# Painting over wax



## aesmith

Hi,

The house that we're moving into has had quite a lot of the interior woodwork stripped back, and I have a nasty feeling that some of it has been waxed judging by smell and the fact that the wood has a non wetting surface.

My questions are firstly how could I test that to see whether it is or isn't waxed? Secondly, if the wood has been waxed is there any sensible treatment I can apply to remove or neutralise the wax so that the wood can be painted?

Thanks in advance, Tony S


----------



## andersonec

Try with a little white spirit to see if the it comes off, it may be embedded in the grain so if it is wax then you may need a stiff brush.

Andy


----------



## Dodge

Personally I think you are going to struggle to remove all traces of wax completely as the nature of it sinks into the pores of the timber.

I have been asked this time and time again by people who bought the awful "hand waxed" mass produced pine furniture in the late eighties/early nineties and subsequently tried painting it with the "in vogue" duckshell green paint more recently leaving hideous results due to the wax - hence the term "Shabby Chique" - an excuse for a bad finish in my view #-o 

Really it is going to be a case of trial and error i'm afraid but think you could find it a very frustrating exercise.

Sorry   

Rog


----------



## SeanJ

Faced with what you've described i'd have a fine steel wool ball dipped in White Spirit and a good supply of dry rag to hand, daub on the WS generously and leave to dilute/dissolve and rub with vigour with the dry rags, you'll get 90% off usually, that's my take on dewaxing, awful job!


----------



## Jacob

Aluminium primer might do it. Or shellac as a primer. Trial and error!


----------



## RogerS

Or possibly Farrow and Ball Stain Block.

Or maybe an oil based primer.


----------



## aesmith

Thanks for the comments guys. I've been off the grid until we got power and broadband into the house, so haven't caught up until today. I had a further looks around, and wonder whether some of the woodwork has been sealed with shellac. Some of the "stripped" woodwork is non-wetting (doesn't change colour when dampened) but doesn't feel waxy. As the house warms up there is a shellac smell mixed in with the more dominant beeswax and woodwork killer.
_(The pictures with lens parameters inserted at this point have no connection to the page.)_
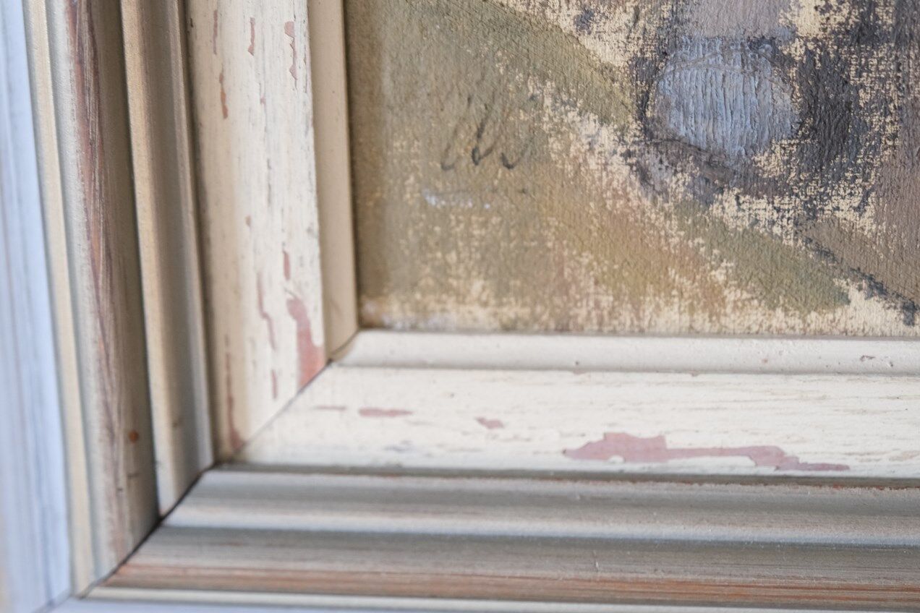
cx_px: 460
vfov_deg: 14.4
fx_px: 2428
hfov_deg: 21.5
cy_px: 306
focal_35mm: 95
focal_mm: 63
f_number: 4
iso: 2000
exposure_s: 1/90
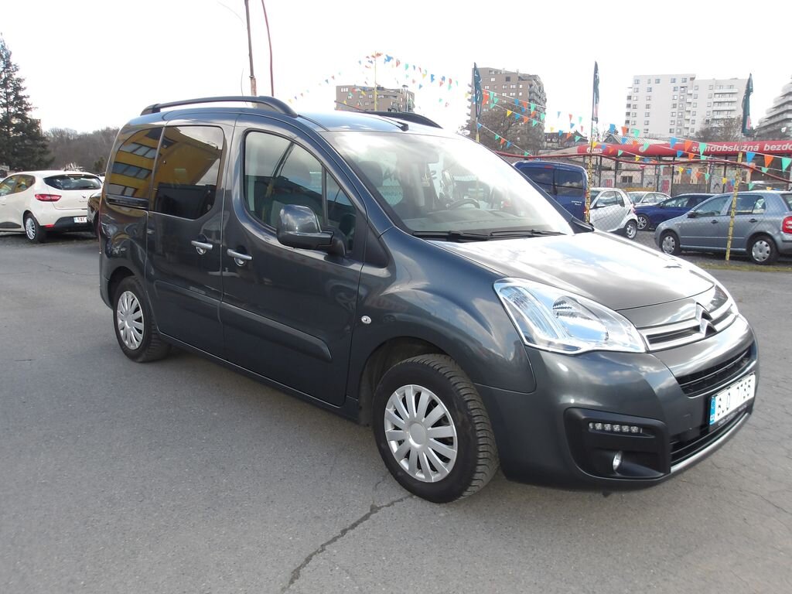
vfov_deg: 51.4
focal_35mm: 27
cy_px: 297
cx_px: 396
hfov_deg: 65.3
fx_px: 618
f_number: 3
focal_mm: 4.9
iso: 100
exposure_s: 1/268
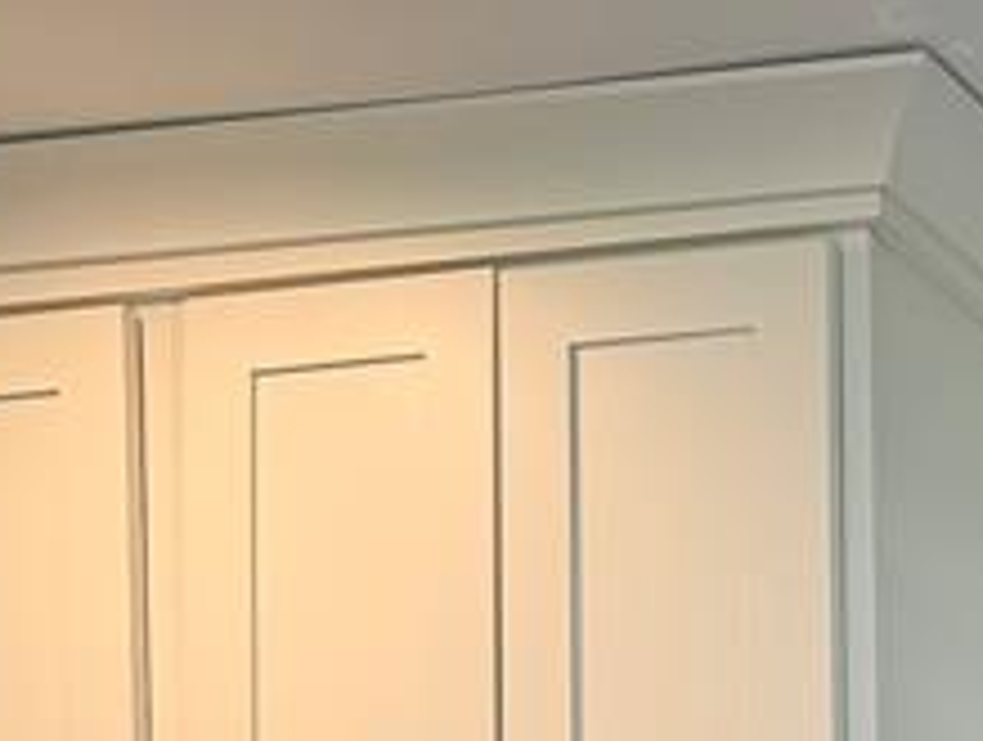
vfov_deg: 11.6
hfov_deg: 15.5
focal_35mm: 112
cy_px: 1581
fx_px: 3186
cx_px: 1661
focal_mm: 6.76
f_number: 1.78
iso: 125
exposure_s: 1/60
I guess I'll need to do some tests.


----------



## RogerS

I recently came across this excellent guide in Ian Hosker's book ...Complete Woodfinishing..which to my mind is one of the best books on finishing I've come across...very modern and up-to-date.
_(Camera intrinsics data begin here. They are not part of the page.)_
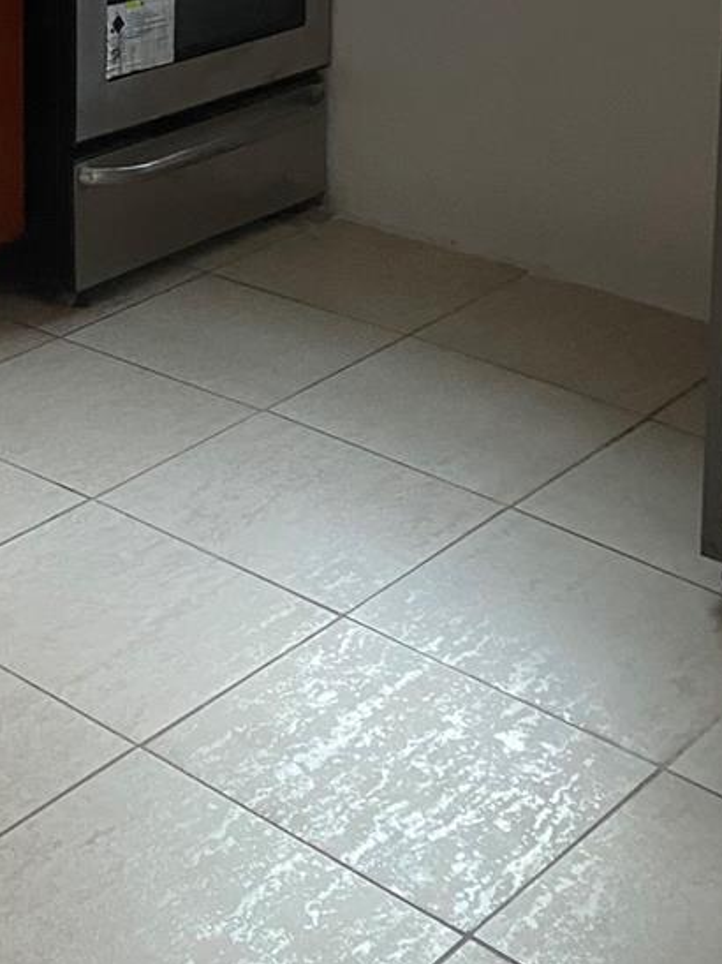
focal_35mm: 73
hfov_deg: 18.5
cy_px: -324
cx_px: -268
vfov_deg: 23.3
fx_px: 2031
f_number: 1.8
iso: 250
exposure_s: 1/60
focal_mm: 4.25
It's a 5 step process to identify the finish

1 Does the finish soften with Meths FRENCH POLISH OR SPIRIT VARNISH
Not softened ...go to Step 2

2 Does the finish soften with white spirit ...yes go to step 3
Not softened ...go to step 4

3 Does the finish feel waxy and smears when rubbed with a finger; will scrape off when scratched with a finger.....WAX
Surface feels oily smooth but will not smear or scrape off with fingernail OIL

4 If scraped with blade of sharp knife, finish will produce tiny flakes with some dust POLYURETHANR VARNISH
If scraped with blade of sharp knife, finish produces a white dust Go to 5

5 Will soften with cellulose thinners NITROCELLULOSE LACQUER
Will not soften with cellulose thinners CATALYSED LACQUER

Let us know how you get on.


----------



## Newbie_Neil

Hi Roger,



RogerS":2zsv3841 said:


> I recently came across this excellent guide in Ian Hosker's book ...Complete Woodfinishing..which to my mind is one of the best books on finishing I've come across...very modern and up-to-date.
> 
> It's a 5 step process to identify the finish
> 
> 1 Does the finish soften with Meths FRENCH POLISH OR SPIRIT VARNISH
> Not softened ...go to Step 2
> 
> 2 Does the finish soften with white spirit ...yes go to step 3
> Not softened ...go to step 4
> 
> 3 Does the finish feel waxy and smears when rubbed with a finger; will scrape off when scratched with a finger.....WAX
> Surface feels oily smooth but will not smear or scrape off with fingernail OIL
> 
> 4 If scraped with blade of sharp knife, finish will produce tiny flakes with some dust POLYURETHANR VARNISH
> If scraped with blade of sharp knife, finish produces a white dust Go to 5
> 
> 5 Will soften with cellulose thinners NITROCELLULOSE LACQUER
> Will not soften with cellulose thinners CATALYSED LACQUER
> 
> Let us know how you get on.



That is excellent.

The only thing I would add is that whilst white spirit and petrol will remove wax, petrol actually does a better job.

Thanks,
Neil


----------



## Sgian Dubh

RogerS":yvativnz said:


> Will not soften with cellulose thinners CATALYSED LACQUER


Newbie Neil, I've only just spotted this thread, and there's a bit of an error in the guidance passed on by RogerS. Cellulose thinner, aka, lacquer thinner, will soften many catalysed lacquers. For instance, it will soften pre-catalysed lacquer, and I've used cellulose thinner from time to time to strip some small items finished with this stuff. Slainte.


----------



## Newbie_Neil

Hi Sgian Dubh,



Sgian Dubh":2jjreqnb said:


> RogerS":2jjreqnb said:
> 
> 
> 
> Will not soften with cellulose thinners CATALYSED LACQUER
> 
> 
> 
> Newbie Neil, I've only just spotted this thread, and there's a bit of an error in the guidance passed on by RogerS. Cellulose thinner, aka, lacquer thinner, will soften many catalysed lacquers. For instance, it will soften pre-catalysed lacquer, and I've used cellulose thinner from time to time to strip some small items finished with this stuff. Slainte.
Click to expand...


Thank you, I'll amend my copy of Ian Hosker's book that Roger was quoting from.

Thanks,
Neil


----------